RECORD EXCERPTS:

************

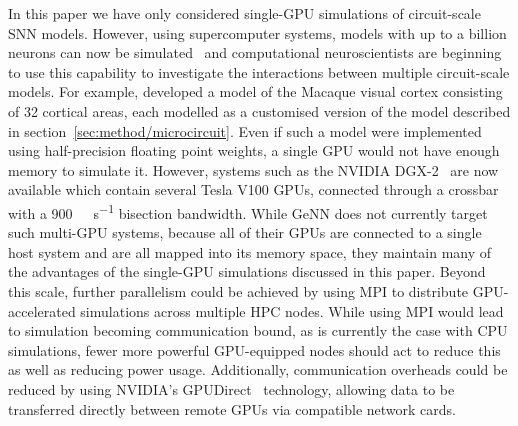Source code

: \documentclass[utf8]{frontiersSCNS} %
\begin{document}
In this paper we have only considered single-GPU simulations of circuit-scale SNN models.
However, using supercomputer systems, models with up to a billion neurons can now be simulated~\citep{Jordan2018} and computational neuroscientists are beginning to use this capability to investigate the interactions between multiple circuit-scale models.
For example, \citet{Schmidt2015} developed a model of the Macaque visual cortex consisting of 32 cortical areas, each modelled as a customised version of the model described in section~\ref{sec:method/microcircuit}.
Even if such a model were implemented using half-precision floating point weights, a single GPU would not have enough memory to simulate it.
However, systems such as the NVIDIA DGX-2~\citep{NVIDIACorporation2018b} are now available which contain several Tesla V100 GPUs, connected through a crossbar with a \SI{900}{\giga\byte\per\second} bisection bandwidth.
While GeNN does not currently target such multi-GPU systems, because all of their GPUs are connected to a single host system and are all mapped into its memory space, they maintain many of the advantages of the single-GPU simulations discussed in this paper.
Beyond this scale, further parallelism could be achieved by using MPI to distribute GPU-accelerated simulations across multiple HPC nodes.
While using MPI would lead to simulation becoming communication bound, as is currently the case with CPU simulations, fewer more powerful GPU-equipped nodes should act to reduce this as well as reducing power usage. 
Additionally, communication overheads could be reduced by using NVIDIA's GPUDirect~\citep{NVIDIACorporation2018c} technology, allowing data to be transferred directly between remote GPUs via compatible network cards.
\end{document}
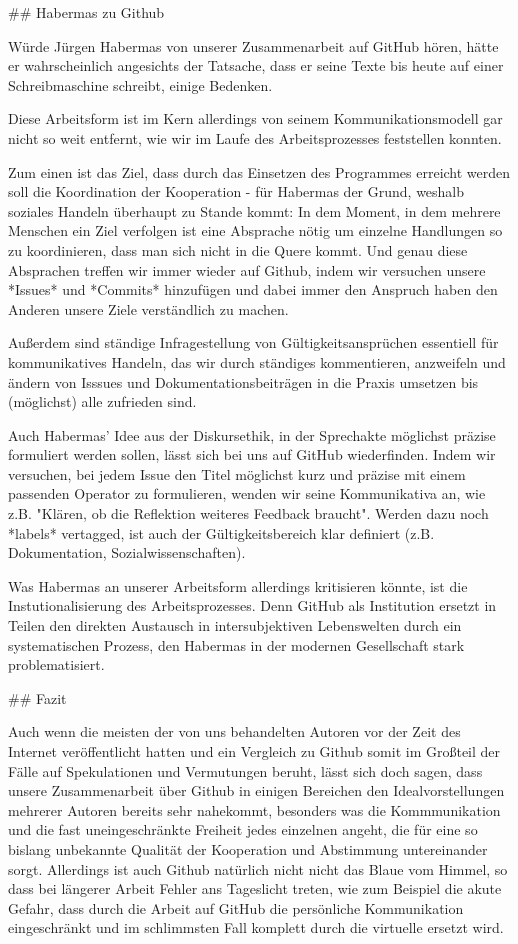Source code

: ## Habermas zu Github

Würde Jürgen Habermas von unserer Zusammenarbeit auf GitHub hören, hätte er wahrscheinlich angesichts der Tatsache, dass er seine Texte bis heute auf einer Schreibmaschine schreibt, einige Bedenken.

Diese Arbeitsform ist im Kern allerdings von seinem Kommunikationsmodell gar nicht so weit entfernt, wie  wir im Laufe des Arbeitsprozesses feststellen konnten.

Zum einen ist das Ziel, dass durch das Einsetzen des Programmes erreicht werden soll die Koordination der Kooperation - für Habermas der Grund, weshalb soziales Handeln überhaupt zu Stande kommt:
In dem Moment, in dem mehrere Menschen ein Ziel verfolgen ist eine Absprache nötig um einzelne Handlungen so zu koordinieren, dass man sich nicht in die Quere kommt.
Und genau diese Absprachen treffen wir immer wieder auf Github, indem wir versuchen unsere *Issues* und *Commits* hinzufügen und dabei immer den Anspruch haben den Anderen unsere Ziele verständlich zu machen.

Außerdem sind ständige Infragestellung von Gültigkeitsansprüchen essentiell für kommunikatives Handeln, das wir durch ständiges kommentieren, anzweifeln und ändern von Isssues und Dokumentationsbeiträgen in die Praxis umsetzen bis (möglichst) alle zufrieden sind.

Auch Habermas' Idee aus der Diskursethik, in der Sprechakte möglichst präzise formuliert werden sollen, lässt sich bei uns auf GitHub wiederfinden.
Indem wir versuchen, bei jedem Issue den Titel möglichst kurz und präzise mit einem passenden Operator zu formulieren, wenden wir seine Kommunikativa an, wie z.B. "Klären, ob die Reflektion weiteres Feedback braucht".
Werden dazu noch *labels* vertagged, ist auch der Gültigkeitsbereich klar definiert (z.B. Dokumentation, Sozialwissenschaften).

Was Habermas an unserer Arbeitsform allerdings kritisieren könnte, ist die Instutionalisierung des Arbeitsprozesses.
Denn GitHub als Institution ersetzt in Teilen den direkten Austausch in intersubjektiven Lebenswelten durch ein systematischen Prozess, den Habermas in der modernen Gesellschaft stark problematisiert.


## Fazit

Auch wenn die meisten der von uns behandelten Autoren vor der Zeit des Internet veröffentlicht hatten und ein Vergleich zu Github somit im Großteil der Fälle auf Spekulationen und Vermutungen beruht, lässt sich doch sagen, dass unsere Zusammenarbeit über Github in einigen Bereichen den Idealvorstellungen mehrerer Autoren bereits sehr nahekommt, besonders was die Kommmunikation und die fast uneingeschränkte Freiheit jedes einzelnen angeht, die für eine so bislang unbekannte Qualität der Kooperation und Abstimmung untereinander sorgt.
Allerdings ist auch Github natürlich nicht nicht das Blaue vom Himmel, so dass bei längerer Arbeit Fehler ans Tageslicht treten, wie zum Beispiel die akute Gefahr, dass durch die Arbeit auf GitHub die persönliche Kommunikation eingeschränkt und im schlimmsten Fall komplett durch die virtuelle ersetzt wird.
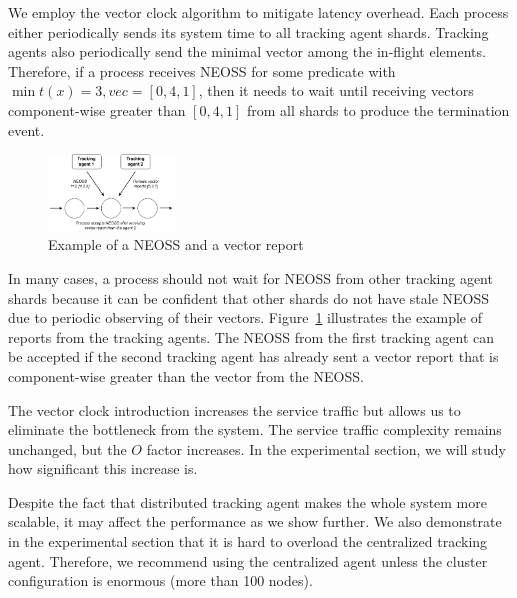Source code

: We employ the vector clock algorithm to mitigate latency overhead. Each process either periodically sends its system time to all tracking agent shards. Tracking agents also periodically send the minimal vector among the in-flight elements. Therefore, if a process receives NEOSS for some predicate with $\min t(x) = 3, vec=[0,4,1]$, then it needs to wait until receiving vectors component-wise greater than $[0,4,1]$ from all shards to produce the termination event.

\begin{figure}[t]
  \centering
  \includegraphics[width=0.3\textwidth]{pics/distributed-tracker.pdf}
  \caption{Example of a NEOSS and a vector report}
  \label{fig:distributed-tracker}
\end{figure}

In many cases, a process should not wait for NEOSS from other tracking agent shards because it can be confident that other shards do not have stale NEOSS due to periodic observing of their vectors. Figure~\ref{fig:distributed-tracker} illustrates the example of reports from the tracking agents. The NEOSS from the first tracking agent can be accepted if the second tracking agent has already sent a vector report that is component-wise greater than the vector from the NEOSS.

The vector clock introduction increases the service traffic but allows us to eliminate the bottleneck from the system. The service traffic complexity remains unchanged, but the $O$ factor increases. In the experimental section, we will study how significant this increase is.

Despite the fact that distributed tracking agent makes the whole system more scalable, it may affect the performance as we show further. We also demonstrate in the experimental section that it is hard to overload the centralized tracking agent. Therefore, we recommend using the centralized agent unless the cluster configuration is enormous (more than 100 nodes).
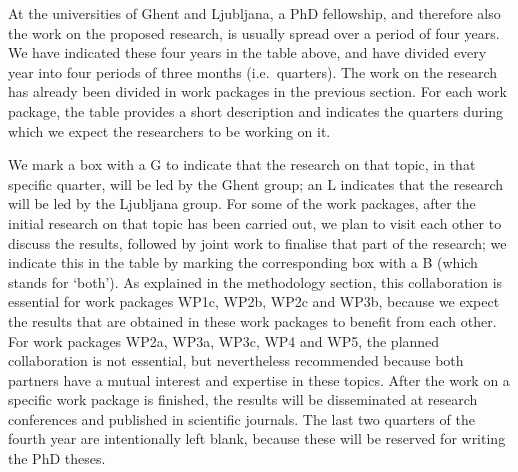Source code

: \documentclass[11pt,dvipsnames,usenames,a4paper]{article}
\begin{document}
At the universities of Ghent and Ljubljana, a PhD fellowship, and therefore also the work on the proposed research, is usually spread over a period of four years.
We have indicated these four years in the table above, and have divided every year into four periods of three months (i.e.~quarters).
The work on the research has already been divided in work packages in the previous section.
For each work package, the table provides a short description and indicates the quarters during which we expect the researchers to be working on it.

We mark a box with a G to indicate that the research on that topic, in that specific quarter, will be led by the Ghent group; an L indicates that the research will be led by the Ljubljana group. 
For some of the work packages, after the initial research on that topic has been carried out, we plan to visit each other to discuss the results, followed by joint work to finalise that part of the research; we indicate this in the table by marking the corresponding box with a B (which stands for `both'). As explained in the methodology section, this collaboration is essential for work packages WP1c, WP2b, WP2c and WP3b, because we expect the results that are obtained in these work packages to benefit from each other. For work packages WP2a, WP3a, WP3c, WP4 and WP5, the planned collaboration is not essential, but nevertheless recommended because both partners have a mutual interest and expertise in these topics.
After the work on a specific work package is finished, the results will be disseminated at research conferences and published in scientific journals. 
The last two quarters of the fourth year are intentionally left blank, because these will be reserved for writing the PhD theses. 



\end{document}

************

Begin at the first line of the records and please reproduce every line exactly through the one containing "In this paper we", leaving all pictures out.

EXERCISE RESPONSE:
Source code

: \documentclass[utf8]{frontiersSCNS} %
\begin{document}
In this paper we have only considered single-GPU simulations of circuit-scale SNN models.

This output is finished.